6. An apparatus for recognition of handwritten chinese characters, the apparatus comprising:

the character recognition module is used for determining a recognition result of the handwritten Chinese character in the image to be recognized according to the semantic information characteristics of the handwritten Chinese character; the recognition result is obtained through processing a pre-trained text prediction model;

The model training module is used for acquiring sample semantic information characteristics and sample font appearance characteristics; the sample semantic information features comprise first semantic information features of a first text image, second semantic information features of a second text image and third semantic information features of a third text image, and the sample font appearance features comprise first font appearance features of the first text image, second font appearance features of the second text image and third font appearance features of the third text image; the second text image is identical to the text content in the first text image, but the author of the text content is different; the third text image is different from the text content in the first text image, but the authors of the text content are the same; inputting a first text sequence feature corresponding to the first semantic information feature into a text prediction model to be trained to obtain a recognition result of a handwritten Chinese character in the first text image; obtaining a first loss value according to the first semantic information feature, the second semantic information feature and the third semantic information feature; obtaining a second loss value according to the first font appearance characteristic, the second font appearance characteristic and the third font appearance characteristic; obtaining a third loss value according to a difference value between a recognition result of the handwritten Chinese character in the first text image and an actual result of the handwritten Chinese character; obtaining a target loss value according to the first loss value, the second loss value and the third loss value; and adjusting model parameters of the text prediction model to be trained according to the target loss value, and repeatedly training the text prediction model with the model parameters adjusted until the target loss value obtained according to the trained text prediction model is smaller than a preset threshold value, and taking the trained text prediction model as the pre-trained text prediction model.

7. The apparatus of claim 6, wherein the feature extraction module is further to: inputting the image to be identified into a feature extraction model to obtain image features output by neural network layers at least two preset positions in the feature extraction model; and carrying out aggregation processing on the image features output by the neural network layers at the at least two preset positions to obtain target image features of the image to be identified.

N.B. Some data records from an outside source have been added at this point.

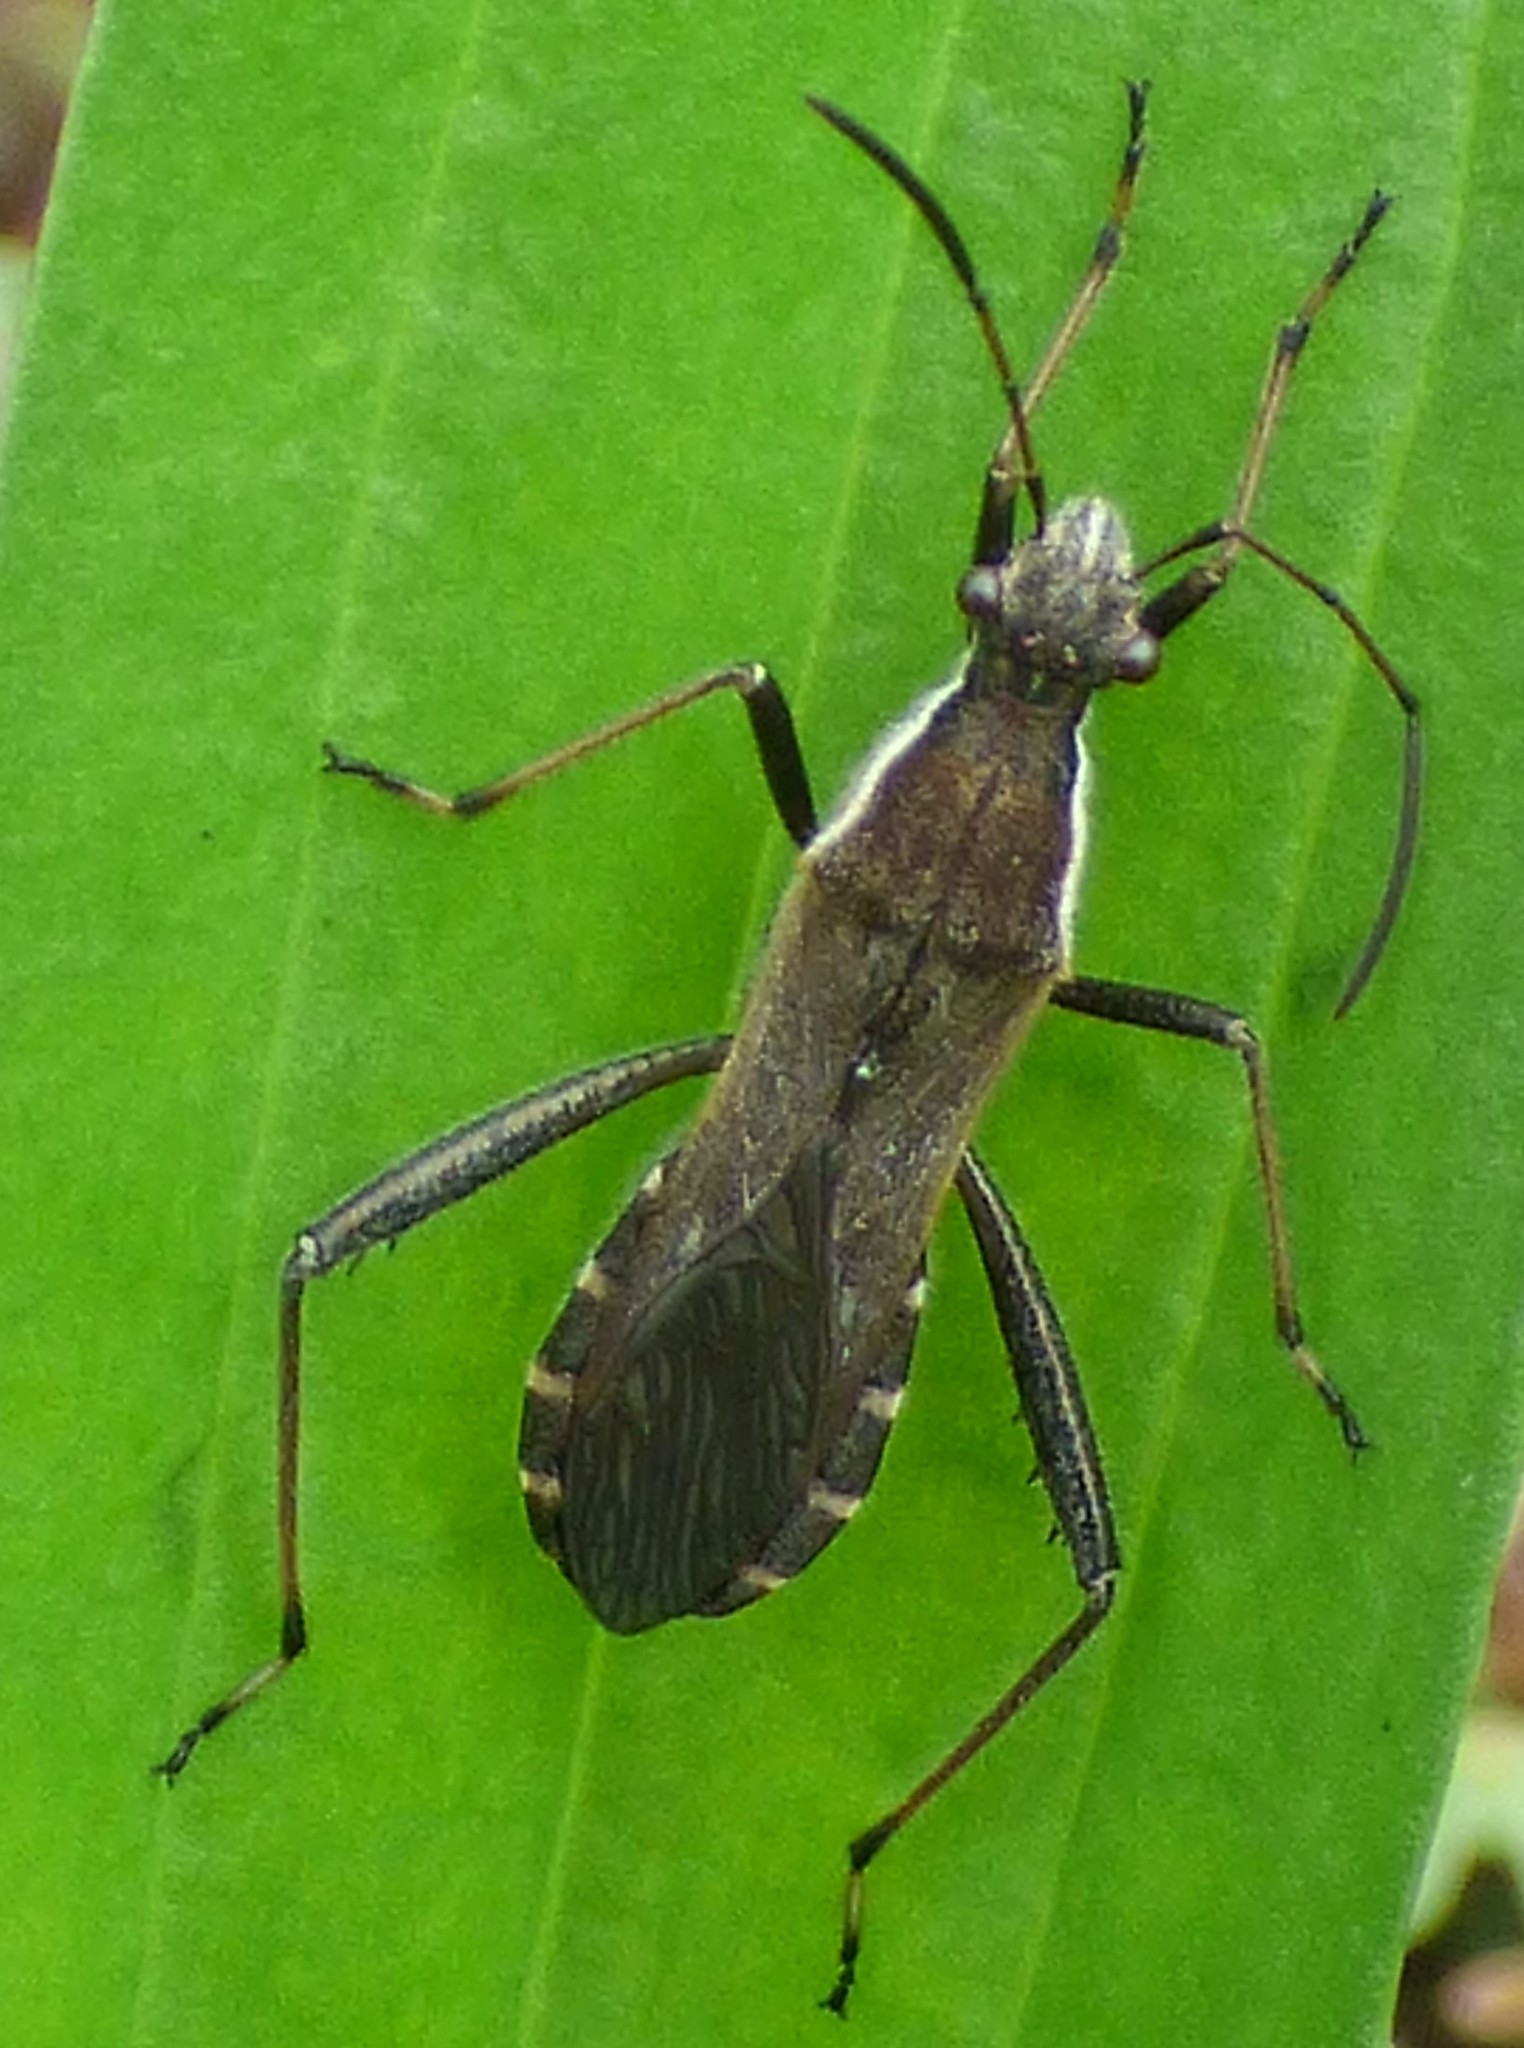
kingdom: Animalia
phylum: Arthropoda
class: Insecta
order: Hemiptera
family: Alydidae
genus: Alydus
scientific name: Alydus pilosulus
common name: Broad-headed bug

8. The apparatus of claim 6, wherein the means for recognizing handwritten chinese characters further comprises a convolution processing module to: performing convolution processing on the target image features to obtain target image features after the convolution processing;

the feature segmentation module is further configured to: dividing the target image features after the convolution processing to obtain a first image feature and a second image feature; the first image features are used for representing semantic information features of the handwritten Chinese characters, the second image features are used for representing font appearance features of the handwritten Chinese characters, and feature dimensions of the first image features and the second image features are the same; and identifying the first image characteristic as the semantic information characteristic of the handwritten Chinese character.

9. A computer device comprising a memory and a processor, the memory storing a computer program, characterized in that the processor implements the steps of the method of any one of claims 1 to 5 when the computer program is executed.

10. A computer readable storage medium, on which a computer program is stored, characterized in that the computer program, when being executed by a processor, implements the steps of the method of any of claims 1 to 5.